- _Work order_
I'd like the data below restated word for word, with the pictures left out.

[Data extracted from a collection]
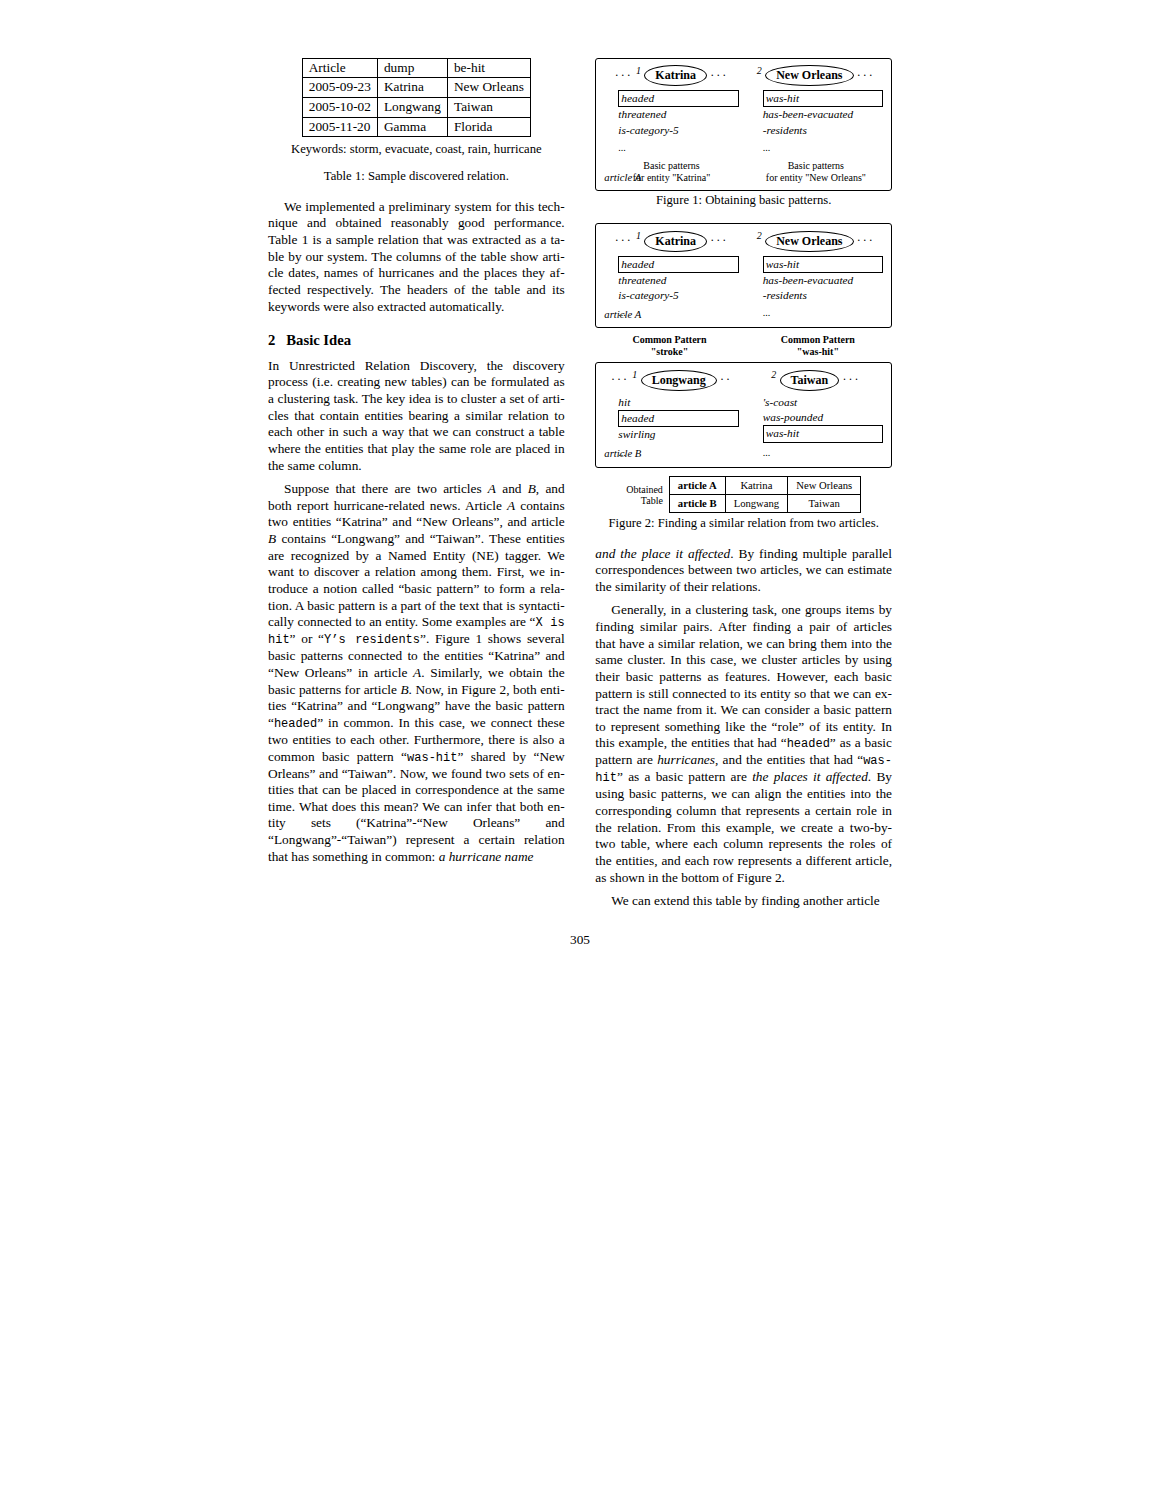| Article | dump | be-hit |
| --- | --- | --- |
| 2005-09-23 | Katrina | New Orleans |
| 2005-10-02 | Longwang | Taiwan |
| 2005-11-20 | Gamma | Florida |
Keywords: storm, evacuate, coast, rain, hurricane
Table 1: Sample discovered relation.
We implemented a preliminary system for this technique and obtained reasonably good performance. Table 1 is a sample relation that was extracted as a table by our system. The columns of the table show article dates, names of hurricanes and the places they affected respectively. The headers of the table and its keywords were also extracted automatically.
2 Basic Idea
In Unrestricted Relation Discovery, the discovery process (i.e. creating new tables) can be formulated as a clustering task. The key idea is to cluster a set of articles that contain entities bearing a similar relation to each other in such a way that we can construct a table where the entities that play the same role are placed in the same column.
Suppose that there are two articles A and B, and both report hurricane-related news. Article A contains two entities “Katrina” and “New Orleans”, and article B contains “Longwang” and “Taiwan”. These entities are recognized by a Named Entity (NE) tagger. We want to discover a relation among them. First, we introduce a notion called “basic pattern” to form a relation. A basic pattern is a part of the text that is syntactically connected to an entity. Some examples are “X is hit” or “Y’s residents”. Figure 1 shows several basic patterns connected to the entities “Katrina” and “New Orleans” in article A. Similarly, we obtain the basic patterns for article B. Now, in Figure 2, both entities “Katrina” and “Longwang” have the basic pattern “headed” in common. In this case, we connect these two entities to each other. Furthermore, there is also a common basic pattern “was-hit” shared by “New Orleans” and “Taiwan”. Now, we found two sets of entities that can be placed in correspondence at the same time. What does this mean? We can infer that both entity sets (“Katrina”-“New Orleans” and “Longwang”-“Taiwan”) represent a certain relation that has something in common: a hurricane name
··· 1 Katrina ···
headed threatened is-category-5 ...
Basic patterns
for entity "Katrina"
2 New Orleans ···
was-hit has-been-evacuated -residents ...
Basic patterns
for entity "New Orleans"
article A
Figure 1: Obtaining basic patterns.
··· 1 Katrina ···
headed threatened is-category-5 ...
2 New Orleans ···
was-hit has-been-evacuated -residents ...
article A
Common Pattern
"stroke"
Common Pattern
"was-hit"
··· 1 Longwang ··
hit headed swirling ...
2 Taiwan ···
's-coast was-pounded was-hit ...
article B
Obtained
Table
| article A | Katrina | New Orleans |
| article B | Longwang | Taiwan |
Figure 2: Finding a similar relation from two articles.
and the place it affected. By finding multiple parallel correspondences between two articles, we can estimate the similarity of their relations.
Generally, in a clustering task, one groups items by finding similar pairs. After finding a pair of articles that have a similar relation, we can bring them into the same cluster. In this case, we cluster articles by using their basic patterns as features. However, each basic pattern is still connected to its entity so that we can extract the name from it. We can consider a basic pattern to represent something like the “role” of its entity. In this example, the entities that had “headed” as a basic pattern are hurricanes, and the entities that had “was-hit” as a basic pattern are the places it affected. By using basic patterns, we can align the entities into the corresponding column that represents a certain role in the relation. From this example, we create a two-by-two table, where each column represents the roles of the entities, and each row represents a different article, as shown in the bottom of Figure 2.
We can extend this table by finding another article
305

- _Written response_
| Article | dump | be-hit |
| --- | --- | --- |
| 2005-09-23 | Katrina | New Orleans |
| 2005-10-02 | Longwang | Taiwan |
| 2005-11-20 | Gamma | Florida |
Keywords: storm, evacuate, coast, rain, hurricane
Table 1: Sample discovered relation.
We implemented a preliminary system for this technique and obtained reasonably good performance. Table 1 is a sample relation that was extracted as a table by our system. The columns of the table show article dates, names of hurricanes and the places they affected respectively. The headers of the table and its keywords were also extracted automatically.
2 Basic Idea
In Unrestricted Relation Discovery, the discovery process (i.e. creating new tables) can be formulated as a clustering task. The key idea is to cluster a set of articles that contain entities bearing a similar relation to each other in such a way that we can construct a table where the entities that play the same role are placed in the same column.
Suppose that there are two articles A and B, and both report hurricane-related news. Article A contains two entities “Katrina” and “New Orleans”, and article B contains “Longwang” and “Taiwan”. These entities are recognized by a Named Entity (NE) tagger. We want to discover a relation among them. First, we introduce a notion called “basic pattern” to form a relation. A basic pattern is a part of the text that is syntactically connected to an entity. Some examples are “X is hit” or “Y’s residents”. Figure 1 shows several basic patterns connected to the entities “Katrina” and “New Orleans” in article A. Similarly, we obtain the basic patterns for article B. Now, in Figure 2, both entities “Katrina” and “Longwang” have the basic pattern “headed” in common. In this case, we connect these two entities to each other. Furthermore, there is also a common basic pattern “was-hit” shared by “New Orleans” and “Taiwan”. Now, we found two sets of entities that can be placed in correspondence at the same time. What does this mean? We can infer that both entity sets (“Katrina”-“New Orleans” and “Longwang”-“Taiwan”) represent a certain relation that has something in common: a hurricane name
··· 1 Katrina ···
headed threatened is-category-5 ...
Basic patterns
for entity "Katrina"
2 New Orleans ···
was-hit has-been-evacuated -residents ...
Basic patterns
for entity "New Orleans"
article A
Figure 1: Obtaining basic patterns.
··· 1 Katrina ···
headed threatened is-category-5 ...
2 New Orleans ···
was-hit has-been-evacuated -residents ...
article A
Common Pattern
"stroke"
Common Pattern
"was-hit"
··· 1 Longwang ··
hit headed swirling ...
2 Taiwan ···
's-coast was-pounded was-hit ...
article B
Obtained
Table
| article A | Katrina | New Orleans |
| article B | Longwang | Taiwan |
Figure 2: Finding a similar relation from two articles.
and the place it affected. By finding multiple parallel correspondences between two articles, we can estimate the similarity of their relations.
Generally, in a clustering task, one groups items by finding similar pairs. After finding a pair of articles that have a similar relation, we can bring them into the same cluster. In this case, we cluster articles by using their basic patterns as features. However, each basic pattern is still connected to its entity so that we can extract the name from it. We can consider a basic pattern to represent something like the “role” of its entity. In this example, the entities that had “headed” as a basic pattern are hurricanes, and the entities that had “was-hit” as a basic pattern are the places it affected. By using basic patterns, we can align the entities into the corresponding column that represents a certain role in the relation. From this example, we create a two-by-two table, where each column represents the roles of the entities, and each row represents a different article, as shown in the bottom of Figure 2.
We can extend this table by finding another article
305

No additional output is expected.